Moreover, if only the Right Side had been victorious at Actium, Isis would have had a great literary future. After all, Cleopatra VII, the philopateira Thea, was also the Nea Isis. Would Vergil, instead of writing that rather tortured aetiological epic about the Ira Iunonis, Venus Genetrix, Pallas puer, and Pius Aeneas, have poured all his heart and genius into an Isiad, which would have climaxed, not in the vengeful killing of Turnus paidophonos, but in the divinely glorious Nuptials and exquisite couplings of Isis Epiphanes with the Neos Bakkhos? Er ... no ... I admit that you are right. He probably wouldn't. No scope there for his libido pronior in pueros. But somebody else might have done it. Nosey, for example.

Since an excitingly Hellenistic Romano-Alexandrian Empire would have had a much more Eastwards bias than the boring old Roman Empire did, the Name of Isis would have been Great in the Orient, two thousand years earlier than today.
*To make Isis members feel at home in Oxford, we have renamed our bit of the Thames after the Goddess, and divided our other river into two parallel streams so that we can call the bit in between them Mesopotamia.


motuproprio said...

I see you follow the practice of Gibbon. Though he did not quite use the phrase "the decent obscurity of a dead language" he recorded in his memoirs that his "English text is chaste, and all licentious passages are left in the obscurity of a learned language".

Mike said...

Well, Father … as I recall Robert Graves suggests in the Foreword to his translation of the book you allude to that the cult of Isis was essentially aristocratic (or at any rate for the rich and privileged). Graves thinks this a good thing, of course. He notes that contact with the poor, the sick, the unfortunate, seems to be seen as unlucky. This is very unlike early Christianity (or any form of Christianity for the matter of that.) As you know Christianity spread like wildfire among slaves. It also travelled, so to speak, in the knapsacks of common soldiers -- so that Constantine would have been, effectively, forced to recognise it whether he did, or did not, have a genuine religious experience of his own (as who could say?)
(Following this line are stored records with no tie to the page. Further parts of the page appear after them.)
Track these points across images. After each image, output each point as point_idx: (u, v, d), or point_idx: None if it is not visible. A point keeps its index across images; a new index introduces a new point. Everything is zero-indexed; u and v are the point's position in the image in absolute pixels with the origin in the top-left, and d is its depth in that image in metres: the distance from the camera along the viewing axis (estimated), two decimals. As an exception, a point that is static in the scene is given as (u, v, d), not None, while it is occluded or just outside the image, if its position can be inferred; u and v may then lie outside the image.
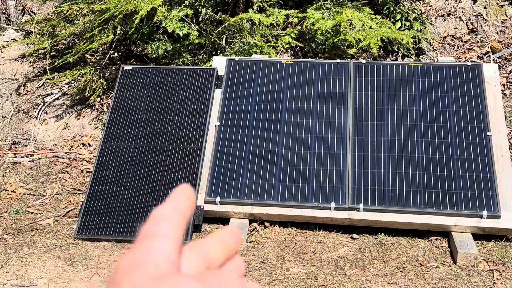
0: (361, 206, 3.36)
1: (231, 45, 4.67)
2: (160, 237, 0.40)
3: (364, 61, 3.93)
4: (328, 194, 3.43)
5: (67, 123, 4.96)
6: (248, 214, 3.48)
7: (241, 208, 3.47)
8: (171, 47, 4.89)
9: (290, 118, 3.74)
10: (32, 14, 6.10)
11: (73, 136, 4.87)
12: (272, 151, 3.62)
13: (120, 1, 4.48)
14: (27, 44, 5.57)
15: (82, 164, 4.48)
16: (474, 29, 5.14)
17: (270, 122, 3.74)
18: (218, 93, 3.93)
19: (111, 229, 3.41)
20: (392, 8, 5.00)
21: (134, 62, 5.34)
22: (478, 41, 5.07)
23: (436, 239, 3.39)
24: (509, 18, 5.16)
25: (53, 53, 5.37)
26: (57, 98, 5.16)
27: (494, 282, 2.97)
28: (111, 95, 5.00)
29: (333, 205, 3.38)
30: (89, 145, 4.75)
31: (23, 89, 5.28)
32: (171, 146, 3.72)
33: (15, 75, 5.39)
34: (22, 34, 5.77)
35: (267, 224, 3.55)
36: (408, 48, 4.80)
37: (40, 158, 4.58)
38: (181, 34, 4.67)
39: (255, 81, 3.92)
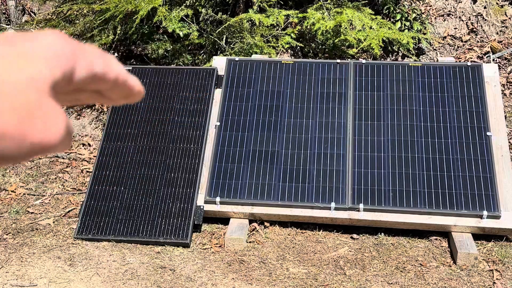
0: (361, 206, 3.36)
1: (231, 45, 4.67)
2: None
3: (364, 61, 3.93)
4: (328, 194, 3.43)
5: (67, 123, 4.95)
6: (248, 214, 3.48)
7: (241, 208, 3.47)
8: (171, 47, 4.89)
9: (290, 118, 3.74)
10: (32, 14, 6.10)
11: (73, 136, 4.87)
12: (272, 151, 3.62)
13: (120, 1, 4.48)
14: (27, 44, 5.56)
15: (82, 164, 4.48)
16: (474, 29, 5.14)
17: (270, 122, 3.74)
18: (218, 93, 3.93)
19: (111, 229, 3.41)
20: (392, 8, 5.00)
21: (134, 62, 5.34)
22: (478, 41, 5.07)
23: (436, 239, 3.39)
24: (509, 18, 5.16)
25: (53, 53, 5.36)
26: (57, 98, 5.16)
27: (494, 282, 2.97)
28: (111, 95, 5.00)
29: (333, 205, 3.38)
30: (89, 145, 4.75)
31: (23, 89, 5.28)
32: (171, 146, 3.73)
33: (15, 75, 5.39)
34: (22, 34, 5.77)
35: (267, 224, 3.54)
36: (408, 49, 4.80)
37: (40, 158, 4.58)
38: (181, 34, 4.67)
39: (255, 81, 3.92)
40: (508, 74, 4.79)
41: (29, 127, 0.34)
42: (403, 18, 4.97)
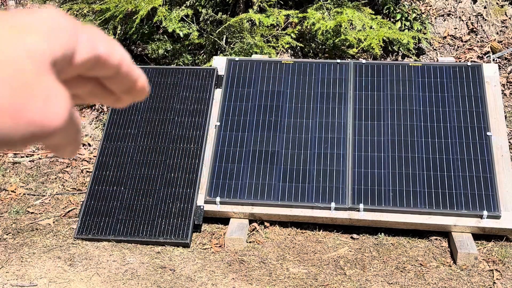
0: (361, 206, 3.36)
1: (231, 45, 4.67)
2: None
3: (364, 61, 3.93)
4: (328, 194, 3.43)
5: (67, 123, 4.95)
6: (248, 214, 3.48)
7: (241, 208, 3.47)
8: (171, 47, 4.89)
9: (290, 118, 3.74)
10: (32, 14, 6.11)
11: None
12: (272, 151, 3.62)
13: (120, 1, 4.48)
14: (27, 44, 5.57)
15: (82, 164, 4.48)
16: (474, 29, 5.14)
17: (270, 122, 3.74)
18: (218, 93, 3.93)
19: (111, 229, 3.41)
20: (392, 8, 5.00)
21: (134, 62, 5.33)
22: (478, 41, 5.07)
23: (436, 239, 3.39)
24: (509, 18, 5.15)
25: (53, 53, 5.37)
26: (57, 98, 5.15)
27: (494, 282, 2.97)
28: (111, 95, 5.00)
29: (333, 205, 3.38)
30: (89, 145, 4.75)
31: (23, 89, 5.28)
32: (171, 146, 3.73)
33: (15, 75, 5.39)
34: (22, 34, 5.77)
35: (267, 224, 3.55)
36: (409, 48, 4.80)
37: (40, 158, 4.58)
38: (181, 34, 4.67)
39: (255, 81, 3.92)
40: (508, 74, 4.79)
41: (26, 103, 0.31)
42: (403, 18, 4.97)
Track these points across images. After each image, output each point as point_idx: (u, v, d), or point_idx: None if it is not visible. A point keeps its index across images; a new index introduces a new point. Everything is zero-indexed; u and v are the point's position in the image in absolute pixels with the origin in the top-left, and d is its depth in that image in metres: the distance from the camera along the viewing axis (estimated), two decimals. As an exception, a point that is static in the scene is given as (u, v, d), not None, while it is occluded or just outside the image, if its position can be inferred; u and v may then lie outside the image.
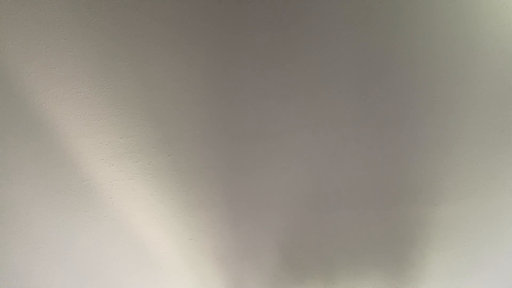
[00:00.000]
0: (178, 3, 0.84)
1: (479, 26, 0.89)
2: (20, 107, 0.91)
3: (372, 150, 1.03)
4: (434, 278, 1.25)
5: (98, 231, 1.09)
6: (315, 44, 0.90)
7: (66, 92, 0.91)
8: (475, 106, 0.99)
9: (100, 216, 1.07)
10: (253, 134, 0.99)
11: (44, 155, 0.97)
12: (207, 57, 0.90)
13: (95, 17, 0.84)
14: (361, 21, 0.88)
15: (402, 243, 1.18)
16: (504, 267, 1.25)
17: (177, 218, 1.09)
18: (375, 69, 0.93)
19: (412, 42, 0.90)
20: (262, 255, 1.20)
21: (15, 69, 0.87)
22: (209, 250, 1.16)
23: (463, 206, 1.13)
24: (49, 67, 0.88)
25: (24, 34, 0.84)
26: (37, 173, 0.99)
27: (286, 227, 1.14)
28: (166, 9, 0.84)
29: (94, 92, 0.92)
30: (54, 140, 0.96)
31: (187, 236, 1.13)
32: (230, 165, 1.03)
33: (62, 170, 0.99)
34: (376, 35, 0.89)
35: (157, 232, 1.11)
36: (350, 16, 0.87)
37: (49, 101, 0.91)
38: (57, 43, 0.86)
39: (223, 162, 1.02)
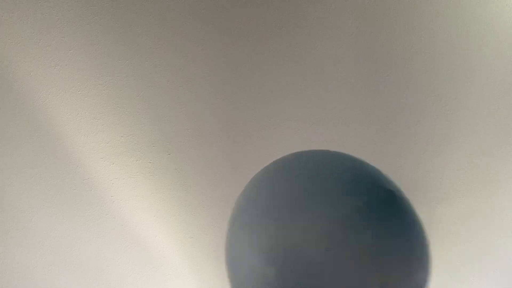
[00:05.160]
0: (180, 2, 0.84)
1: (482, 23, 0.89)
2: (20, 106, 0.92)
3: (373, 148, 1.02)
4: (435, 276, 1.25)
5: (98, 229, 1.09)
6: (317, 43, 0.89)
7: (66, 90, 0.91)
8: (477, 104, 0.98)
9: (100, 214, 1.07)
10: (254, 132, 0.99)
11: (44, 153, 0.97)
12: (208, 55, 0.90)
13: (96, 15, 0.84)
14: (362, 18, 0.87)
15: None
16: (506, 266, 1.24)
17: (177, 217, 1.09)
18: (376, 67, 0.93)
19: (413, 40, 0.90)
20: (263, 254, 1.20)
21: (15, 67, 0.87)
22: (209, 249, 1.16)
23: (464, 204, 1.12)
24: (49, 66, 0.88)
25: (24, 33, 0.84)
26: (37, 171, 0.99)
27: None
28: (167, 7, 0.84)
29: (94, 90, 0.92)
30: (54, 138, 0.96)
31: (188, 235, 1.13)
32: (231, 164, 1.03)
33: (62, 168, 1.00)
34: (377, 33, 0.89)
35: (158, 230, 1.11)
36: (351, 13, 0.86)
37: (49, 99, 0.92)
38: (57, 41, 0.86)
39: (224, 160, 1.02)
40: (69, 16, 0.84)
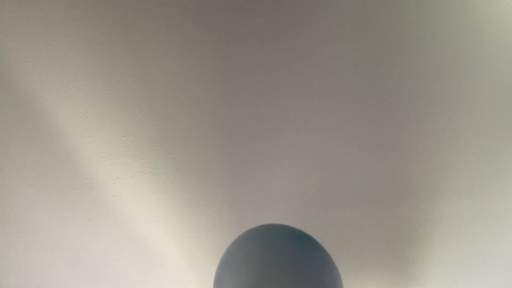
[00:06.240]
0: (180, 3, 0.84)
1: (482, 24, 0.89)
2: (21, 106, 0.92)
3: (374, 148, 1.02)
4: (435, 276, 1.25)
5: (99, 229, 1.10)
6: (317, 43, 0.89)
7: (67, 90, 0.91)
8: (477, 104, 0.98)
9: (102, 214, 1.07)
10: (255, 132, 0.99)
11: (46, 154, 0.98)
12: (209, 55, 0.90)
13: (96, 15, 0.84)
14: (363, 21, 0.87)
15: (404, 241, 1.18)
16: (506, 266, 1.24)
17: (178, 217, 1.09)
18: (376, 68, 0.93)
19: (413, 41, 0.90)
20: (264, 253, 1.20)
21: (16, 68, 0.88)
22: (210, 248, 1.16)
23: (465, 204, 1.12)
24: (50, 66, 0.88)
25: (25, 33, 0.84)
26: (39, 171, 0.99)
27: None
28: (168, 8, 0.84)
29: (95, 90, 0.92)
30: (55, 139, 0.96)
31: (189, 235, 1.13)
32: (231, 164, 1.03)
33: (63, 168, 1.00)
34: (378, 34, 0.89)
35: (159, 230, 1.11)
36: (352, 16, 0.86)
37: (50, 99, 0.92)
38: (58, 41, 0.86)
39: (225, 160, 1.02)
40: (70, 16, 0.84)
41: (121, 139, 0.98)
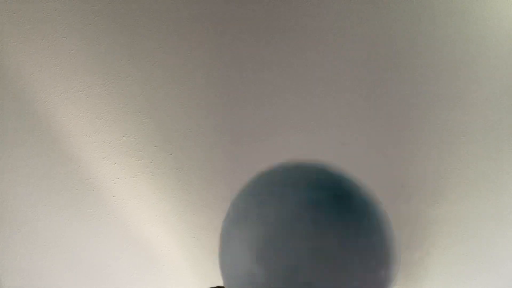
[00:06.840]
0: (180, 2, 0.84)
1: (481, 25, 0.89)
2: (22, 106, 0.92)
3: (374, 148, 1.03)
4: (435, 276, 1.25)
5: (100, 228, 1.09)
6: (318, 43, 0.89)
7: (67, 90, 0.91)
8: (478, 105, 0.98)
9: (102, 214, 1.07)
10: (255, 132, 0.99)
11: (46, 153, 0.98)
12: (209, 56, 0.90)
13: (97, 15, 0.84)
14: (363, 20, 0.87)
15: (404, 241, 1.18)
16: (506, 266, 1.24)
17: (179, 216, 1.09)
18: (377, 68, 0.93)
19: (414, 40, 0.90)
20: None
21: (17, 68, 0.88)
22: (211, 248, 1.16)
23: (465, 204, 1.12)
24: (51, 66, 0.88)
25: (26, 33, 0.84)
26: (40, 171, 0.99)
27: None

Christianity, one might say, was good news to fellers you'd be unlikely to meet at Lancing (or even Hurstpierpoint or Ardingly). Poor mad Nietzsche, you'll recall, went so far as to say that it *was* nothing more than "Chandala hypocrisy".

On a more serious note, I understand the notion that all religions are, at bottom, the same comes out of Hinduism. (The religions are, as it were, gateways, but the actuality behind them all is Brahma, or "pure consciousness" or something of the sort.) The doctrine is, however, also to be found in "New Age" religiosity, and perhaps gets there via the New England Transcendentalists and the theosophists.

This much I was familiar with. What I recently found out, through listening to an interesting interview with an Orthodox Christian lecturing at Oxford who was, however, born a Brahmin Hindu is that the schools of Yoga in India were very much affected by the teachings of Western esotericists and occultists back in the eighteenth century:


A case of dubious doctrines getting exported and re-imported, rather like all that cheap olive oil that gets shipped into Italy … and then out again with "Italian Olive Oil" labels on.

Here's another interesting thing. Apparently, when leading New Agers were canvassed by a researchers asking for their "influences" guess whose name came up most often. It's no-one you would expect. It was actually Teilhard de Chardin. Would I be risking "censorship" if I pointed out that Chardin was, thank God, not an Anglican?